▸ DOKUMEN SUMBER
□ □ □ □
Penulis: bepe, 22 October 2011
Setelah bermain selama dua musim di Malaysia bersama Selangor
FC, pada musim 2007/2008 akhirnya saya memutuskan untuk kembali ke
Indonesia dan bermain kembali bersama Persija Jakarta. Persija Jakarta
adalah satu-satunya klub profesional yang saya bela selama bermain di
Liga Indonesia sampai dengan saat ini.
Persija Jakarta adalah sebuah klub yang memiliki
kesan sangat mendalam dalam perjalanan karier saya. Di klub ini saya
mengalami banyak sekali kejadian-kejadian baik suka maupun duka. Saya
pernah merasa bahagia, tersenyum, sedih, menangis hingga depresi di klub
ibu kota ini.
Bersama Persija Jakarta saya pernah meraih
gelar juara, pencetak gol terbanyak, pemain terbaik, pemain muda
terbaik, mengalami cedera panjang karena patah kaki, hingga depresi.
□ □ □ □
▸ TUGAS A
Menurut tulisan tentang Persija, berapa musim penulis bermain di Malaysia bersama Selangor FC?
▸ TUGAS B
Salin persis baris-baris dalam daftar di bawah, dari baris pertama daftar sampai baris yang memuat "hypertext novel", kedua ujungnya ikut disalin.
Daftar ini sama sekali tidak ada hubungannya dengan tulisan tentang Persija.

▸ DATA
□ □ □ □
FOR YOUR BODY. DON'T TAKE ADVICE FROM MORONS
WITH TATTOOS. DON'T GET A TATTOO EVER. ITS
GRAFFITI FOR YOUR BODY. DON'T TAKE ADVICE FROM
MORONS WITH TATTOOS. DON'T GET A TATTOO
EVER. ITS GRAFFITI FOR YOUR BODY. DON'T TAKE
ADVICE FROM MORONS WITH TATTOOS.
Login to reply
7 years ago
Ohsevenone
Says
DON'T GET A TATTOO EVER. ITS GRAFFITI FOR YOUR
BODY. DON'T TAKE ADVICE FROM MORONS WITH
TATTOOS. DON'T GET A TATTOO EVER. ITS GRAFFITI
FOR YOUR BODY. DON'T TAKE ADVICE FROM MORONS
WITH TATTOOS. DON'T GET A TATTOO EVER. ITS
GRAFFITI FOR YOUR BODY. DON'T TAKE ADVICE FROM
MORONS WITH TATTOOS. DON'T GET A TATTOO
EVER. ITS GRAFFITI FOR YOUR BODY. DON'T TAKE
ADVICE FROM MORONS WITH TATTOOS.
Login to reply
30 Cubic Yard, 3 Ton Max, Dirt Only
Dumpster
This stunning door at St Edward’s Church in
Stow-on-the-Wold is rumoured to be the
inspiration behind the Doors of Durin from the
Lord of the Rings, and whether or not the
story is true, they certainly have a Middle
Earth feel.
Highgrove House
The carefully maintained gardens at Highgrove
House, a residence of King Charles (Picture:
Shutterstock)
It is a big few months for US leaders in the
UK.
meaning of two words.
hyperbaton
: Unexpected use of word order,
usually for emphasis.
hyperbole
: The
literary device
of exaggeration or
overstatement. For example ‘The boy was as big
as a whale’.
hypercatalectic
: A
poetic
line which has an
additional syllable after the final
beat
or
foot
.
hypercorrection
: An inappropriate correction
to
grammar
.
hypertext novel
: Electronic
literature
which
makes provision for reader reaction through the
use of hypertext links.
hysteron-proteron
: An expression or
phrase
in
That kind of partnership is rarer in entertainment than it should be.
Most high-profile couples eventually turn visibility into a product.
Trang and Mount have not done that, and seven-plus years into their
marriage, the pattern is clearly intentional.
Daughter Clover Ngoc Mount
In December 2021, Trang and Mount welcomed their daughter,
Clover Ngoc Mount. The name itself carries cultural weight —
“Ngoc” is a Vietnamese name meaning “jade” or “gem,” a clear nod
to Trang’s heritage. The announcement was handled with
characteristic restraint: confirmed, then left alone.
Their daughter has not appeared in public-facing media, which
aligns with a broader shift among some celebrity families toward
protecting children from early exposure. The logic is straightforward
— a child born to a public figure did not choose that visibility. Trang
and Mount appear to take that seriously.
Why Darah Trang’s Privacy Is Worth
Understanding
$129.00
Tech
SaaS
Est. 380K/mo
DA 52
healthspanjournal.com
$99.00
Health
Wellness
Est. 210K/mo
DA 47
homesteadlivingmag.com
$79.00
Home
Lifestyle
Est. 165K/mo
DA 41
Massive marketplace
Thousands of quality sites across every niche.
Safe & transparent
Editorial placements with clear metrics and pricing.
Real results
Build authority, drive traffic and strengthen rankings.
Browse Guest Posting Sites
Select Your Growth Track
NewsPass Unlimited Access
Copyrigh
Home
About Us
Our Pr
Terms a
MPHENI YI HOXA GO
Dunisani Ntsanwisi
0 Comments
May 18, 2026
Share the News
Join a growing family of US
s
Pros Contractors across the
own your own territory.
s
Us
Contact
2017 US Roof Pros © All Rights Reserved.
□ □ □ □
▸ JAWABAN YANG DIHARAPKAN A
Dua musim.

▸ JAWABAN YANG DIHARAPKAN B
FOR YOUR BODY. DON'T TAKE ADVICE FROM MORONS
WITH TATTOOS. DON'T GET A TATTOO EVER. ITS
GRAFFITI FOR YOUR BODY. DON'T TAKE ADVICE FROM
MORONS WITH TATTOOS. DON'T GET A TATTOO
EVER. ITS GRAFFITI FOR YOUR BODY. DON'T TAKE
ADVICE FROM MORONS WITH TATTOOS.
Login to reply
7 years ago
Ohsevenone
Says
DON'T GET A TATTOO EVER. ITS GRAFFITI FOR YOUR
BODY. DON'T TAKE ADVICE FROM MORONS WITH
TATTOOS. DON'T GET A TATTOO EVER. ITS GRAFFITI
FOR YOUR BODY. DON'T TAKE ADVICE FROM MORONS
WITH TATTOOS. DON'T GET A TATTOO EVER. ITS
GRAFFITI FOR YOUR BODY. DON'T TAKE ADVICE FROM
MORONS WITH TATTOOS. DON'T GET A TATTOO
EVER. ITS GRAFFITI FOR YOUR BODY. DON'T TAKE
ADVICE FROM MORONS WITH TATTOOS.
Login to reply
30 Cubic Yard, 3 Ton Max, Dirt Only
Dumpster
This stunning door at St Edward’s Church in
Stow-on-the-Wold is rumoured to be the
inspiration behind the Doors of Durin from the
Lord of the Rings, and whether or not the
story is true, they certainly have a Middle
Earth feel.
Highgrove House
The carefully maintained gardens at Highgrove
House, a residence of King Charles (Picture:
Shutterstock)
It is a big few months for US leaders in the
UK.
meaning of two words.
hyperbaton
: Unexpected use of word order,
usually for emphasis.
hyperbole
: The
literary device
of exaggeration or
overstatement. For example ‘The boy was as big
as a whale’.
hypercatalectic
: A
poetic
line which has an
additional syllable after the final
beat
or
foot
.
hypercorrection
: An inappropriate correction
to
grammar
.
hypertext novel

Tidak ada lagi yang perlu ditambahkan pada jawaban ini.